> _ACTIVITY 1_:
From the passage on the death of George V, reproduce the section starting with "The royal physician" and going on through "on January 28.".
> _ACTIVITY 2_:
Carry on the account of the death of George V from its last sentence.

> _GIVEN PASSAGE_:
------
Just before the end, the Prince of Wales “became hysterical, cried loudly and kept on embracing the Queen,” according to Lord Wigram. Helen Hardinge, wife of the king’s private secretary, judged Edward’s display of emotion to be “frantic and unreasonable.” And yet, if one is losing one’s father and inheriting the responsibility of governing an empire where the sun never sets when one isn’t particularly keen on doing so, one might cry hysterically, too.

The royal physician Lord Dawson scandalously gave the dying king a lethal injection of cocaine and morphine to help him sleep, hastening the process so that His Majesty would pass in time for his
demise to be recorded in the more respectable morning papers, rather than the evening tabloids. His time of death was recorded as 11:55 p.m. on January 20. George V’s body lay in state at Westminster Hall and was interred in St. George’s Chapel at Windsor on January 28.
------
> _MATERIAL SUPPLIED_:
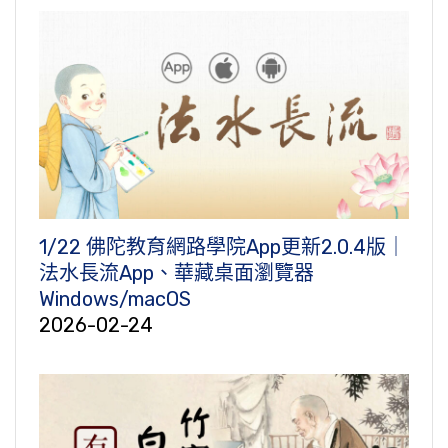
1/22 佛陀教育網路學院App更新2.0.4版｜
法水長流App、華藏桌面瀏覽器
Windows/macOS
2026-02-24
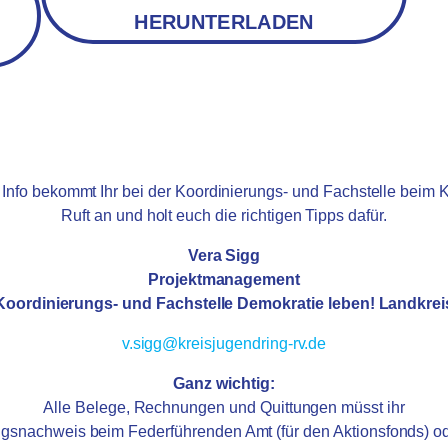
HERUNTERLADEN
 Info bekommt Ihr bei der Koordinierungs- und Fachstelle beim K
Ruft an und holt euch die richtigen Tipps dafür.
Vera Sigg
Projektmanagement
Koordinierungs- und Fachstelle Demokratie leben! Landkrei
v.sigg@kreisjugendring-rv.de
Ganz wichtig:
Alle Belege, Rechnungen und Quittungen müsst ihr
achweis beim Federführenden Amt (für den Aktionsfonds) ode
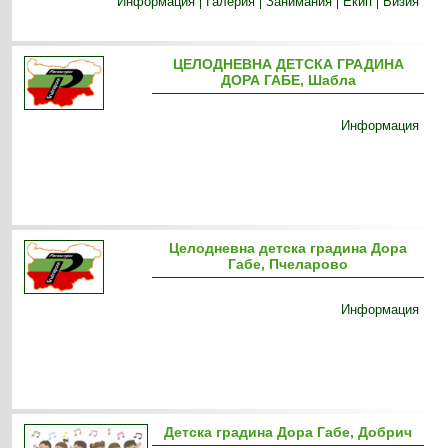
Информация
Галерия
Занимания
Екип
Визия
ЦЕЛОДНЕВНА ДЕТСКА ГРАДИНА
ДОРА ГАБЕ, Шабла
Информация
Целодневна детска градина Дора
Габе, Пчеларово
Информация
Детска градина Дора Габе, Добрич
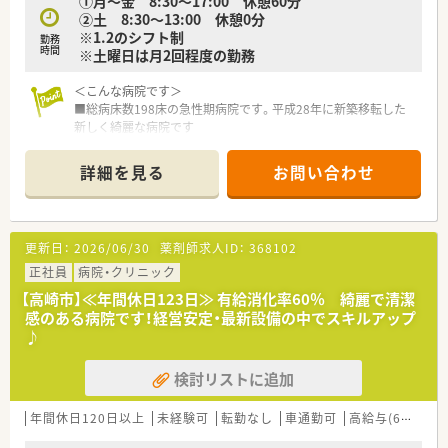
①月～金 8:30～17:00 休憩60分
②土 8:30～13:00 休憩0分
※1.2のシフト制
勤務
時間
※土曜日は月2回程度の勤務
＜こんな病院です＞
■総病床数198床の急性期病院です。平成28年に新築移転した
新しく綺麗な病院です
■昭和58年に泌尿器科病院として開設して以来、
腎・尿管結石破砕装置を導入するなど高度な先端医療を実施し
詳細を見る
お問い合わせ
ています。
■現在は整形外科においても専門性の高い治療を行っており、
特にスポーツ整形の分野では膝の手術だけで年間1000件以上
の手術を実施するなど、
更新日：
2026/06/30
薬剤師求人ID：
368102
■日本トップクラスの症例数を誇ります。地域の中核となる医
療機関です。
正社員
病院・クリニック
■院内の風通しは非常によく面倒なしがらみもありません。と
【高崎市】≪年間休日123日≫ 有給消化率60％ 綺麗で清潔
ても働き易い環境が整っています。
感のある病院です！経営安定・最新設備の中でスキルアップ
■隣接に託児所も完備しております。
♪
＜就業条件＞
検討リストに追加
■勤務薬剤師の募集になります。
■日勤のみの勤務となります。
■賞与実績4.1ヶ月になります。
年間休日120日以上
未経験可
転勤なし
車通勤可
高給与(600万円以上)
■隣接の託児所も利用可能です。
------
> _EXPECTED ANSWER 1_:
The royal physician Lord Dawson scandalously gave the dying king a lethal injection of cocaine and morphine to help him sleep, hastening the process so that His Majesty would pass in time for his
demise to be recorded in the more respectable morning papers, rather than the evening tabloids. His time of death was recorded as 11:55 p.m. on January 20. George V’s body lay in state at Westminster Hall and was interred in St. George’s Chapel at Windsor on January 28.

> _EXPECTED ANSWER 2_:
The Prince of Wales, now Edward VIII, came to the throne on a tide of popularity. He had served in World War I, so it was expected that the veterans would like him. He was affable and charming and not hampered by a stammer. Yet George V had predicted, “After I am dead the boy will ruin himself in twelve months,” and he was not far off the mark. Edward made it clear early in his reign that he found his royal duties irksome and had no intentions of giving up his fast set of friends for a more staid circle of associates. There were greater concerns as well. Winston Churchill was troubled about the rise of fascism across Europe, and the king’s sympathy for Mussolini and the Third Reich. According to Lord Wigram, senior officials at Whitehall believed he was in the pocket of the German ambassador, Lord Ribbentrop. Insiders at Buckingham palace used the words “irresponsible” and “impractical” to describe the new king.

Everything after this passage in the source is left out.